The chalkland case gives an idea of what the local countryside that Jane knew looked like. When well, she often took walks with friends and family. Chawton Park Woods were a popular destination and, in September 1807, Jane’s niece Fanny recorded that she went ‘to Chawton Park Wood, rambles and ate sandwiches’ and she ‘rode to Chawton Park’ with her father and Aunt Jane in July 1813. Some of the woods were coppiced while other trees were allowed to grow to their full height. William Triggs was the estate gamekeeper and he would have been on the lookout for poachers. It is not known if he ever used a man-trap.
The Alton Association was formed for ‘Preventing Robberies, Thefts, and Misdemeanours, Protection of Persons and Property and Prosecuting Offenders’. One of the subscribers was Jane’s brother, Edward, even though he mainly lived in Kent. Perhaps, because he was not in the area, he felt the need to protect his property. Other who had paid to join included William Prowting, William Baigen, Honor Andrews and John Kersley who all farmed in Chawton.
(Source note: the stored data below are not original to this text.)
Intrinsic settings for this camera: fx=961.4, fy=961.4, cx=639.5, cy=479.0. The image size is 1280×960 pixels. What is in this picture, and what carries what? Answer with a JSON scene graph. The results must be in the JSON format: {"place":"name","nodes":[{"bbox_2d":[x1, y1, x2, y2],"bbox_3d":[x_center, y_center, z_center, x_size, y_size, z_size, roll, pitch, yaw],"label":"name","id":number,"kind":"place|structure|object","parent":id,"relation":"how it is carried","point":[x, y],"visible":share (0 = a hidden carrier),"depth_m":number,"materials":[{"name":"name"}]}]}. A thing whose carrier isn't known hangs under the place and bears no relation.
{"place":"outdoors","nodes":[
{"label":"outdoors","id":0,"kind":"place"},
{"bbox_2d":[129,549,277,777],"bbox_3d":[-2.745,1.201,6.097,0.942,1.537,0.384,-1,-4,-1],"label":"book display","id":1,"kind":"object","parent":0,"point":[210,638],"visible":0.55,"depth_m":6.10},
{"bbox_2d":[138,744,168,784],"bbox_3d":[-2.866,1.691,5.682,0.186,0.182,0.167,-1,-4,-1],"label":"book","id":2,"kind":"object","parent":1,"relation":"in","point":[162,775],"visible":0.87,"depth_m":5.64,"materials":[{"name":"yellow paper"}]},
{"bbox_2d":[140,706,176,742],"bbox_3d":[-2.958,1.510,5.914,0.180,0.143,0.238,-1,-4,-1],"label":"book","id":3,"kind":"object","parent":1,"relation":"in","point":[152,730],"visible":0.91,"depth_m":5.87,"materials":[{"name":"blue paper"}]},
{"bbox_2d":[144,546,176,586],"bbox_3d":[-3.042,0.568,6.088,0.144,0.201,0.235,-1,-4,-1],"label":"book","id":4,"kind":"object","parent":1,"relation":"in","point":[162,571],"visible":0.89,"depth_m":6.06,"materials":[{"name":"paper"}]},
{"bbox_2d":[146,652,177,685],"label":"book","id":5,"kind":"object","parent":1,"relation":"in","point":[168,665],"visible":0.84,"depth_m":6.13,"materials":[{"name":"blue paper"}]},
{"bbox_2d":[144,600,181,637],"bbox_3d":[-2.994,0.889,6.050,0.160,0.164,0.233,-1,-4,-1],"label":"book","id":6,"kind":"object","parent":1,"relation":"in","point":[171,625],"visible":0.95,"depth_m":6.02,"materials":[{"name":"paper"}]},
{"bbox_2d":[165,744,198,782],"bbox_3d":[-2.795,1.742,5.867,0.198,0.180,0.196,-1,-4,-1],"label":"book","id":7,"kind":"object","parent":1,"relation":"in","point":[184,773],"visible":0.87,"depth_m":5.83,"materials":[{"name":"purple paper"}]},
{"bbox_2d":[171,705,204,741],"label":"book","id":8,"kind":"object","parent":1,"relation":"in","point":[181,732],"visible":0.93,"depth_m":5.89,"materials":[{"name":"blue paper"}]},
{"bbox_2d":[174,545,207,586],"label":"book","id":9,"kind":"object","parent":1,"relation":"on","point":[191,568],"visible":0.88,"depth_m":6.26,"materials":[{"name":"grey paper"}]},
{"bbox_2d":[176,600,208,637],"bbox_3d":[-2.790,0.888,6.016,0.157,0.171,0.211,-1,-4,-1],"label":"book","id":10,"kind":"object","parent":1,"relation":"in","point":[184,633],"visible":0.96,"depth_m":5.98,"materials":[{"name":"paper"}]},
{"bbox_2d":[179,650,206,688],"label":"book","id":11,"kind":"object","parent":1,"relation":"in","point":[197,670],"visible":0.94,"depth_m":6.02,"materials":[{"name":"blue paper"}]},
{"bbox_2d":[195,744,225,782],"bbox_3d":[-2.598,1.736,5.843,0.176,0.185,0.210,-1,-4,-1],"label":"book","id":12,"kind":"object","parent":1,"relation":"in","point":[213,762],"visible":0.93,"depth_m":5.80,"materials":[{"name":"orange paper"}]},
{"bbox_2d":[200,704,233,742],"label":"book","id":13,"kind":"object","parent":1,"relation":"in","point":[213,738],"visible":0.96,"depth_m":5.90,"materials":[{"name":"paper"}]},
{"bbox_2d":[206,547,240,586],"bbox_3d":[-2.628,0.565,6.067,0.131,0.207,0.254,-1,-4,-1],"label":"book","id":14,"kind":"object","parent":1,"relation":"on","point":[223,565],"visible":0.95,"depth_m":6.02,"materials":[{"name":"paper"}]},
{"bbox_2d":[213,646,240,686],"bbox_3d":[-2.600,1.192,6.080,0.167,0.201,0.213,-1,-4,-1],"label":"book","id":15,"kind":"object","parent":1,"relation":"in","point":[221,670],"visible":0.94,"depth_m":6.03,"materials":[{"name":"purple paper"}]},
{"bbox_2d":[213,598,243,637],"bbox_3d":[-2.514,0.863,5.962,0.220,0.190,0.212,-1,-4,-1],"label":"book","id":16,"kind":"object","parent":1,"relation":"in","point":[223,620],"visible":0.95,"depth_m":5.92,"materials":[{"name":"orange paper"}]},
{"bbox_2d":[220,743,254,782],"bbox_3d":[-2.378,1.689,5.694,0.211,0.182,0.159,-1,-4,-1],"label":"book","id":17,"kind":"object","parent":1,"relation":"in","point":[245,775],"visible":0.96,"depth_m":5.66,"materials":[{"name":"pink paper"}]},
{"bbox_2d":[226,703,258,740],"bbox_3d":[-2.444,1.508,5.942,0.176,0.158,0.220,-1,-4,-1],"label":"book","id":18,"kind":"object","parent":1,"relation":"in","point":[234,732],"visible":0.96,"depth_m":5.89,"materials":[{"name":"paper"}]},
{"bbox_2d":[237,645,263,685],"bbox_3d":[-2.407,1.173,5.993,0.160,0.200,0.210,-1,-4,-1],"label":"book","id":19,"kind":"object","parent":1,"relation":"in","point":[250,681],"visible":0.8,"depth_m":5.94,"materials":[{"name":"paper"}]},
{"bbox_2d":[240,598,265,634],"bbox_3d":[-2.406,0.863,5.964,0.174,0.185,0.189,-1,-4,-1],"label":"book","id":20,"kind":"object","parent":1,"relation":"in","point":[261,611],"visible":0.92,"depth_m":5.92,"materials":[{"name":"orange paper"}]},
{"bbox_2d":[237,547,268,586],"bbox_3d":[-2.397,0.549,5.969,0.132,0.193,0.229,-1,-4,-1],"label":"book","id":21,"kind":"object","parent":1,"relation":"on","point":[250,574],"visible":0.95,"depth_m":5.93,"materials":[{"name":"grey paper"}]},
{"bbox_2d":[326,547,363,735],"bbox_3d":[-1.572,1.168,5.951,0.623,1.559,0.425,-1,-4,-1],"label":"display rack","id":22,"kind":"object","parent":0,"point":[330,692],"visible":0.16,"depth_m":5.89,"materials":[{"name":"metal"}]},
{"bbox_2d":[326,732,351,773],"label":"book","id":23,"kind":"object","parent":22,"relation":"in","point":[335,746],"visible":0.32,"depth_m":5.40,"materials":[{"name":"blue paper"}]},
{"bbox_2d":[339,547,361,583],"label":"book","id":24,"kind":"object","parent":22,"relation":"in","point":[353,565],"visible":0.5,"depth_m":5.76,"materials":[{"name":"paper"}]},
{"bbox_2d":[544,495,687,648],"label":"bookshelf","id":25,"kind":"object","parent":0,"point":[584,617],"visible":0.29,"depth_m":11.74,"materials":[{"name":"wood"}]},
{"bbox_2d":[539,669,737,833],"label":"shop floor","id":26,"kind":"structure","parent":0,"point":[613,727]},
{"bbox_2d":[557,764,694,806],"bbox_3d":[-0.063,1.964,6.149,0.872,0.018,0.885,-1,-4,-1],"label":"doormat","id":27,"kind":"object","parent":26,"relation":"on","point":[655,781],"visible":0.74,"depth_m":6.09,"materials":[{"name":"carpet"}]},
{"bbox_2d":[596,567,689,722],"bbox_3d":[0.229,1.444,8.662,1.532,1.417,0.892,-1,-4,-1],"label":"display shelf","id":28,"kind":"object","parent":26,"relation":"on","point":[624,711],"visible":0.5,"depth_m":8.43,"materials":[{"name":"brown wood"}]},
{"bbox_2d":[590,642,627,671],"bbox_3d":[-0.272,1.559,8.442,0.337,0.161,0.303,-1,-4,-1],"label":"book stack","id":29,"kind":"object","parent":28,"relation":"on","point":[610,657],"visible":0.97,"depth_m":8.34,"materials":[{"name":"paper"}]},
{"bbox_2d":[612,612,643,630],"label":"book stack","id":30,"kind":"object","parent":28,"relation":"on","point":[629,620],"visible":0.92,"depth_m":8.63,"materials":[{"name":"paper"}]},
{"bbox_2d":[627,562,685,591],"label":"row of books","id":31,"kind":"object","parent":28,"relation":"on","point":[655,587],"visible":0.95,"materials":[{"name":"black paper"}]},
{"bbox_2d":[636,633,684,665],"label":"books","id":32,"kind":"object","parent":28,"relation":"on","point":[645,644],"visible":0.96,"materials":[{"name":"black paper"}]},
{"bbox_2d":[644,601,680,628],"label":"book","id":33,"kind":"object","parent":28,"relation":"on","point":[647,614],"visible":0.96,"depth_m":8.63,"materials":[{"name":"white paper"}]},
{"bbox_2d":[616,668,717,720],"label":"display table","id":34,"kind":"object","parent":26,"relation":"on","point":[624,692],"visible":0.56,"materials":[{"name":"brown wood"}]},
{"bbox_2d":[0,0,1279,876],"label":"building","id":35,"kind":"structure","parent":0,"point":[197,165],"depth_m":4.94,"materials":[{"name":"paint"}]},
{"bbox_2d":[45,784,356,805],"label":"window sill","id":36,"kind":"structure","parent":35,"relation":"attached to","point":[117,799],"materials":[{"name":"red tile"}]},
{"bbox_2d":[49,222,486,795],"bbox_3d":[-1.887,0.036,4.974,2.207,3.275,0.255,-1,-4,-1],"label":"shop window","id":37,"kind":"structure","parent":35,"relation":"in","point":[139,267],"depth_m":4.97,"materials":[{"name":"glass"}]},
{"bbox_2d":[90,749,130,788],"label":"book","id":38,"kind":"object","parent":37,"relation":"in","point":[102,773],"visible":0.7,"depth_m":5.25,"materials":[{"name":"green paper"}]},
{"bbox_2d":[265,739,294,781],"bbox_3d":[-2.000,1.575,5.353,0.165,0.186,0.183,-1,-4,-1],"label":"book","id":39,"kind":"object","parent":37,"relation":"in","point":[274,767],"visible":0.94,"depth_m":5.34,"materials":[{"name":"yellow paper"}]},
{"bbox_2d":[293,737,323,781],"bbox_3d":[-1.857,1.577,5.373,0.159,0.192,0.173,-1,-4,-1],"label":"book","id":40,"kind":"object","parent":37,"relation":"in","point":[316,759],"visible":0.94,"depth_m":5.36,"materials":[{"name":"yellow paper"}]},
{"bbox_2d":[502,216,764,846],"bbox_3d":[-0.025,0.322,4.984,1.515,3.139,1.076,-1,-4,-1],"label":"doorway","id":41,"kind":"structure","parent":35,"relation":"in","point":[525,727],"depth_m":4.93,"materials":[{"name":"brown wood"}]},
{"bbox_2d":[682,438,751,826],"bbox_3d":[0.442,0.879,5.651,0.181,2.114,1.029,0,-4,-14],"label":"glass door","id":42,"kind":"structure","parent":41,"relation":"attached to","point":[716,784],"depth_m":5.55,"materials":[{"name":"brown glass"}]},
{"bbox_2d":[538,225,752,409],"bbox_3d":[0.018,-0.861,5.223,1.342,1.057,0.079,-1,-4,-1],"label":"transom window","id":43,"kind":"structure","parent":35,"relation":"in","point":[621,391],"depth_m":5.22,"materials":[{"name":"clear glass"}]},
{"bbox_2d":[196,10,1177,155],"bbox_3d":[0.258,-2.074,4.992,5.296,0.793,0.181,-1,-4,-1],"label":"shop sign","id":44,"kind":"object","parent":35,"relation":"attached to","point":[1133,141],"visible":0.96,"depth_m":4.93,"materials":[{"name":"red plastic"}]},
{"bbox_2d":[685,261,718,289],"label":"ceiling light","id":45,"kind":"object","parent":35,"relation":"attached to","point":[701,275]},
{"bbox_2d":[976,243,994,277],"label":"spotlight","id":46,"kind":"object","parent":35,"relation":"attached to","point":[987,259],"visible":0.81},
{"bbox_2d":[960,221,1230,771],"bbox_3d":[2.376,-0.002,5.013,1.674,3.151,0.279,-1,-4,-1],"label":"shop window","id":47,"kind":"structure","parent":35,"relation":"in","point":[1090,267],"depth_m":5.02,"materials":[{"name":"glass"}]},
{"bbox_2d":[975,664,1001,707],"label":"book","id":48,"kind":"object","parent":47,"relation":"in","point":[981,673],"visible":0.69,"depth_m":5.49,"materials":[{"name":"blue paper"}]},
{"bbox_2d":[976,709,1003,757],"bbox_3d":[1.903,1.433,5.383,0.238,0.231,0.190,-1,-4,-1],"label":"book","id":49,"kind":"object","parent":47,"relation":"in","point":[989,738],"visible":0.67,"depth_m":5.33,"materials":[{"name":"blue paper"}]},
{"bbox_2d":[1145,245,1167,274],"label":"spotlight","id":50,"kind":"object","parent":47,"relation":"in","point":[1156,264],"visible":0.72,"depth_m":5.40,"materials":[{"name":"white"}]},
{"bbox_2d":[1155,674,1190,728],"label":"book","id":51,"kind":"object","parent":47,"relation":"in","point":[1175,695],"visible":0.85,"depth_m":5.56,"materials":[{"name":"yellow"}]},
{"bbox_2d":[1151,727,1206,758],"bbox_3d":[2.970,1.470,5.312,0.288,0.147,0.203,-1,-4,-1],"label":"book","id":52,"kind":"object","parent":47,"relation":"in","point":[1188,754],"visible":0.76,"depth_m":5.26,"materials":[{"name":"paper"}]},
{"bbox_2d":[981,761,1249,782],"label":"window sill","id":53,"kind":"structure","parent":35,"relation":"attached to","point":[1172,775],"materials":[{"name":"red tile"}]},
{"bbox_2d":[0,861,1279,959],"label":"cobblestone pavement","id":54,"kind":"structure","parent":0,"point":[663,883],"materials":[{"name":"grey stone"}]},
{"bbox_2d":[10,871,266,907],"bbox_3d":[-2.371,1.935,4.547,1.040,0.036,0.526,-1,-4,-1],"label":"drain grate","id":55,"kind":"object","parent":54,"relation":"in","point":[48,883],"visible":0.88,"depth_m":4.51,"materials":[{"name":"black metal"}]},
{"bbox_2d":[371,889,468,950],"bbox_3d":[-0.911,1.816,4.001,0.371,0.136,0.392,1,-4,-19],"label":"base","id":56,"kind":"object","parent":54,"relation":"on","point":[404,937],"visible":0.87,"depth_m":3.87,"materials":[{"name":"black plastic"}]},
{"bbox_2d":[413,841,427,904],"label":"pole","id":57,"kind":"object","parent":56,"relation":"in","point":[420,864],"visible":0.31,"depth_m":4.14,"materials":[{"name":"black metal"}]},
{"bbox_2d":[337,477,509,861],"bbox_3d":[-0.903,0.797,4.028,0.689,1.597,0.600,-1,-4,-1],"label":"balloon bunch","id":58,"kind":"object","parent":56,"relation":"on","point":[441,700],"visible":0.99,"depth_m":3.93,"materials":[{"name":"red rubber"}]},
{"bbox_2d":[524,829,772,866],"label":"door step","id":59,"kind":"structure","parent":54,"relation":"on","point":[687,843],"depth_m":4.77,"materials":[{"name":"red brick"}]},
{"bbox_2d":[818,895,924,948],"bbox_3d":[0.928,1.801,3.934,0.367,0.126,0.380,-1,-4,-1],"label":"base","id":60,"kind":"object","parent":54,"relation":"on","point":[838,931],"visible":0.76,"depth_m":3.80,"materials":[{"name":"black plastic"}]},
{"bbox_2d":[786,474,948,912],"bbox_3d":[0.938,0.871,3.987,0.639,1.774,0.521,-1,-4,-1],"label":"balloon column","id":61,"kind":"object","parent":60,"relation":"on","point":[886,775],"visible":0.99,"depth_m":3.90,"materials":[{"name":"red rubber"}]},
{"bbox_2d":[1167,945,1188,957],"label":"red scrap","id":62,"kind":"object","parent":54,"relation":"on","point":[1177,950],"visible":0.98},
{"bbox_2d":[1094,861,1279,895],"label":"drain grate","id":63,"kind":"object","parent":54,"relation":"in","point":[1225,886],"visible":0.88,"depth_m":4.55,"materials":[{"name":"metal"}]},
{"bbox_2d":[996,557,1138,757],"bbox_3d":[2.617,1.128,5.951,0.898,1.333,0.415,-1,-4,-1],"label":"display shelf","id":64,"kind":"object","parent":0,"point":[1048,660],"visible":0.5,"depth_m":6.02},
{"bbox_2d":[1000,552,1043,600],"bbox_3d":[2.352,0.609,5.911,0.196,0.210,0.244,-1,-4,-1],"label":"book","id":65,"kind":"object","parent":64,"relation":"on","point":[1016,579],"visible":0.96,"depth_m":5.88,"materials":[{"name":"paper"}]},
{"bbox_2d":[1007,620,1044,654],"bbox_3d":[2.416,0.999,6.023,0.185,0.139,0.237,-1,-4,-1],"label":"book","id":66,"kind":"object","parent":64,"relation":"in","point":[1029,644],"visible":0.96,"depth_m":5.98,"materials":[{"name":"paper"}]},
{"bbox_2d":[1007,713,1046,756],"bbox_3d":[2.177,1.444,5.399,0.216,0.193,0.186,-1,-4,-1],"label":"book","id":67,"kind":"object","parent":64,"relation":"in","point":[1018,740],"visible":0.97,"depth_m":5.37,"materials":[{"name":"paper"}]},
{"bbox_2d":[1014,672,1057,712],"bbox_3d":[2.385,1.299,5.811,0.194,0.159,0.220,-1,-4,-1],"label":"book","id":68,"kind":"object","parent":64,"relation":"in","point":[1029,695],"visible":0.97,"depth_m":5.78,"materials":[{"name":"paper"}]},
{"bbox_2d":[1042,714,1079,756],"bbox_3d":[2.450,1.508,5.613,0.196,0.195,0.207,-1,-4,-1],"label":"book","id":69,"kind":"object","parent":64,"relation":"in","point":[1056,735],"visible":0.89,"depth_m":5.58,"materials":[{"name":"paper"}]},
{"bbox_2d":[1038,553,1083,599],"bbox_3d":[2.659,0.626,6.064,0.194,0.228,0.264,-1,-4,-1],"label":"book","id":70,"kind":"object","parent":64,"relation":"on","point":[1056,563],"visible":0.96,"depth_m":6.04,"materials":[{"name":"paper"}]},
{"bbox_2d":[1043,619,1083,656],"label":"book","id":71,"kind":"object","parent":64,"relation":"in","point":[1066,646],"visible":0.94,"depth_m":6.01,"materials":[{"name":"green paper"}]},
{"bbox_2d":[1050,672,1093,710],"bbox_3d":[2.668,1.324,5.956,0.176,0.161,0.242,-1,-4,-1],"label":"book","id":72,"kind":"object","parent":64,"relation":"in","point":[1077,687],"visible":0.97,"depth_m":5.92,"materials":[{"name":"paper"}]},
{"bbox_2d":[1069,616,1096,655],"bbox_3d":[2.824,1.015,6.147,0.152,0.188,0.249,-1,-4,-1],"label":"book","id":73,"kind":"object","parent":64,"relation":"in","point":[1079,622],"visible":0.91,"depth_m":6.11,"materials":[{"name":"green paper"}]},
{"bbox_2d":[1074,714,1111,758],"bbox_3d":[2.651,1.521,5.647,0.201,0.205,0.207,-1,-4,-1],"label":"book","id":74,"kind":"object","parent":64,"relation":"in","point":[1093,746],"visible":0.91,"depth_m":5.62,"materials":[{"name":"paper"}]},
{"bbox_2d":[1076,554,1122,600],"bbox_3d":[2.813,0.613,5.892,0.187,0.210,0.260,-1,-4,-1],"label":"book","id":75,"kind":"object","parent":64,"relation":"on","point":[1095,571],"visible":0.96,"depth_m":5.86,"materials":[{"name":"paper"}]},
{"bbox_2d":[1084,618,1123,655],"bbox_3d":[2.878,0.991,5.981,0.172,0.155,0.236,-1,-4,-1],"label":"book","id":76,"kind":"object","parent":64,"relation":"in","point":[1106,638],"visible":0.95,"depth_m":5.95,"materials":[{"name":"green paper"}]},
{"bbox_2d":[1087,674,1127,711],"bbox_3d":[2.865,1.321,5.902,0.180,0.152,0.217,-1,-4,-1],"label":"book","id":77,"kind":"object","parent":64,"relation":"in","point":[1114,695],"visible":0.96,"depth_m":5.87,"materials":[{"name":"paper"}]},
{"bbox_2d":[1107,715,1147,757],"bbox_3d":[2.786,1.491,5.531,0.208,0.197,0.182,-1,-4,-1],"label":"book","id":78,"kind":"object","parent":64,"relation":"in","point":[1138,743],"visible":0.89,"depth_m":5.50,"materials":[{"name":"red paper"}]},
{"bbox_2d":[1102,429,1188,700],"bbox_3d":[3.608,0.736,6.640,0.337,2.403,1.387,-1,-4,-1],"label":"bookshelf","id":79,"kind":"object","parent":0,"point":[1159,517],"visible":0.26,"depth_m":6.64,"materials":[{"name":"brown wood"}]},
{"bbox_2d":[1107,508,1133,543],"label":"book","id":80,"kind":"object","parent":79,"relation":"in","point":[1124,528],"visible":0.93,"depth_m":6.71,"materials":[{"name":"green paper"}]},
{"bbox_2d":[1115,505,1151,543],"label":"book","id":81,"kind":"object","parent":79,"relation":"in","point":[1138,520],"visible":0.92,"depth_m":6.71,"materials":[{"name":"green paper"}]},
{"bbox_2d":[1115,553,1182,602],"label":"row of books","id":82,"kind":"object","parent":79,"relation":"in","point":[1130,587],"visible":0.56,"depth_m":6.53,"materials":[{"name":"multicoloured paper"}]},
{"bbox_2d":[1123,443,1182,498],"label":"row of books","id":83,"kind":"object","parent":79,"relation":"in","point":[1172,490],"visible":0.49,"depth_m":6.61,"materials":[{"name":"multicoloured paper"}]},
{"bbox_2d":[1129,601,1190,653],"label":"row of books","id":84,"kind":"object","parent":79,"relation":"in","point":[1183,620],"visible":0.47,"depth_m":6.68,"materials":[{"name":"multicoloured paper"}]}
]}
In the end room is a case showing items associated with the Curtis family. Dr William Curtis of Alton attended Jane in her last illness, before she went to Winchester. In April 1817, Jane Austen wrote:-‘my having seen Mr Curtis, or my Disorder’s chusing to go away, have made me better this morning’ but, by the end of May, she observed, in her last surviving letter written from Chawton, that ‘Our Alton Apothy did not pretend to be able to cope with it’.
Jane’s doctor lived opposite the Curtis Museum at no.4 High Street. His cousin was William Curtis, the botanist, whose achievements are shown in a wall display near to that for Jane. The Curtis Museum was named after his son, another Dr William Curtis.
Around the walls of the Museum are several pictures of the town. Many of these views would be familiar to Jane if she were to visit the town today.